Puxando pela memória(3)

POBRE CLASSE MÉDIA

Drª Maria Lucia Victor Barbosa
14/07/2003

Ao longo da vida coisas boas e ruins acontecem, marcando períodos, gravando na memória fatos agradáveis ou tristes, enquanto a existência vai passando por esse "vale de lágrimas". Mas por algum mecanismo de sobrevivência, que busca no consolo das boas recordações forças para continuarmos em frente, tendemos a pensar com certo saudosismo sobre o que valeu à pena em nossa infância e adolescência.
Voltando ao tempo dos meus seis ou sete anos, recordo-me de minha mãe. Olhos atentos no bordado, espécie de arte e distração, ela costumava me dizer quando lhe pedia um brinquedo excessivamente caro, como o cavalinho branco de rodinhas que adoraria montar: "Esse não, minha filha, somos pobres remediados.
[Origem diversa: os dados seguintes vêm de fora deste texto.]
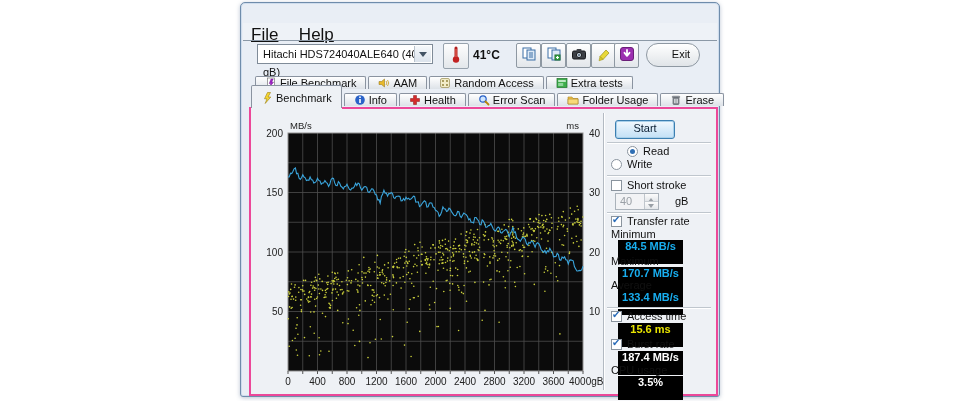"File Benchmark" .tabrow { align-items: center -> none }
Peça outra coisa". Eu emburrava, mas quando chegava o Natal, farto de mesa, generoso com os parentes, eram tantos presentes multiplicado em jogos, bonecas, roupinhas encantadoras, que uma espécie de magia ficou guardada comigo para sempre, marcando aquela época de pobre remediado, ou seja, de classe média.
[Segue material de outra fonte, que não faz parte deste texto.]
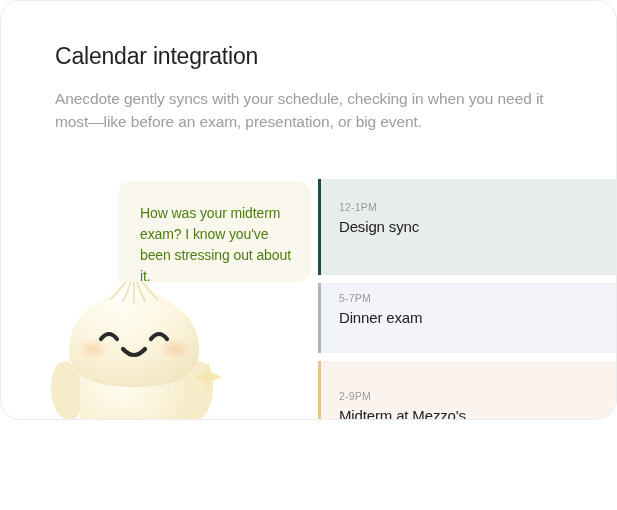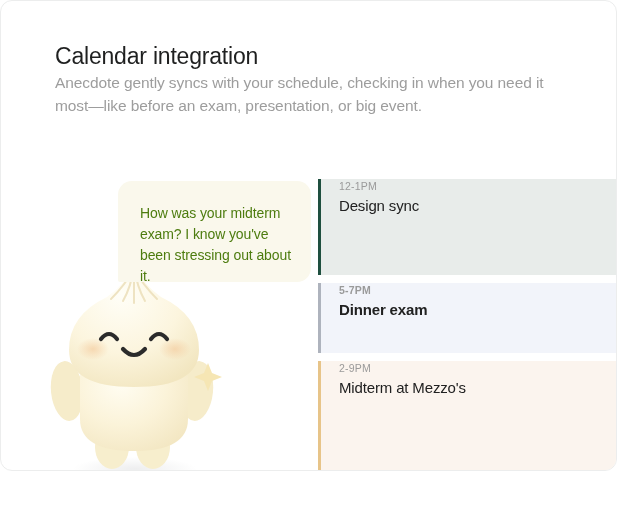"Calendar integration" .page { border-radius: 12px -> 20px; height: 471px -> 420px }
Em minhas reminiscências vejo também minha mãe sempre bem vestida, caprichosamente penteada, ostentando algumas jóias presenteadas por meu pai. Inclusive, saía com elas, sem a menor preocupação com assaltos. Íamos felizes, subindo e descendo ladeiras em Belo Horizonte rumo ao imponente casarão de meu avô.
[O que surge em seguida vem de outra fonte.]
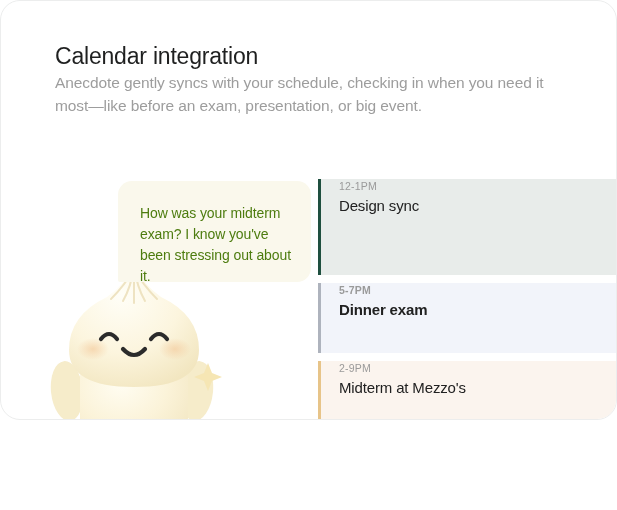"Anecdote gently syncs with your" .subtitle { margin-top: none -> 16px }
Já os realmente pobres, não sei se por conta de minha ótica infantil, pareciam mais dignos, como a lavadeira Maria e sua filha Elza. Elas possuíam uma elegante compostura, uma doce amenidade que passavam longe da "luta de classes". Elza tornou-se minha melhor amiga em tardes de brincadeiras regadas a lanches com rosquinha de milho e café com leite, que repartíamos igualmente em nossa festa diária enfeitada de risos e alegrias.E não se pense que quando meus primos, uns mais, outros menos, pobres remediados, iam brincar comigo, Elza fosse discriminada. Nada disso. A menina negra tinha os mesmos direitos aos brinquedos que nós, lourinhos de olhos azuis, netos de alemães. E assim preenchíamos o dia que parecia longo e estimulante.
Hoje os pobres remediados estão cada vez mais sofridos, mais penalizados. Vive-se num Brasil violento, padece-se o desemprego que corrói a dignidade e o esforço baseado na educação é muitas vezes inútil. Além do mais, sobre os pobres remediados recai a fúria tributária, pois nem ricos nem pobres pagam impostos. Cabe também á classe média ajudar os pobres através de programa sociais que não funcionam, de trabalho voluntário, de doações que não se sabe onde vão parar. E como os pobres remediados constituem a base de consumidores da grande indústria, do comércio de grifes, tornam os ricos mais ricos.
Na hora do voto, se a maioria constituída pela pobreza elege do vereador ao presidente da República, na classe média estão os formadores de opinião capazes de influenciar as camadas menos favorecidas. Entretanto, pobres remediados são românticos ou otários suficiente para acreditarem em ideologias ultrapassadas, para se iludirem com propagandas mentirosas, para cultuar falsos messias, para serem os mentores das revoluções perniciosas.
Assim, nada como a classe média para sustentar governos incompetentes e perdulários, que tripudiam sobre o povo que agradece, reverencia e se submete.
Nesse momento os pobres remediados estão tendo o que mereceram por contra de sua incapacidade inata de gostar do que não presta, de amar a mediocridade, de sucumbir nas armadilhas da ilusão. E na atual situação, em que o País vai piorando e deteriorando rapidamente, nem remediada a classe média está mais. Resta recordar tempos idos. Neles era possível crer no Brasil como o país do futuro, inclusive dos pobres remediados.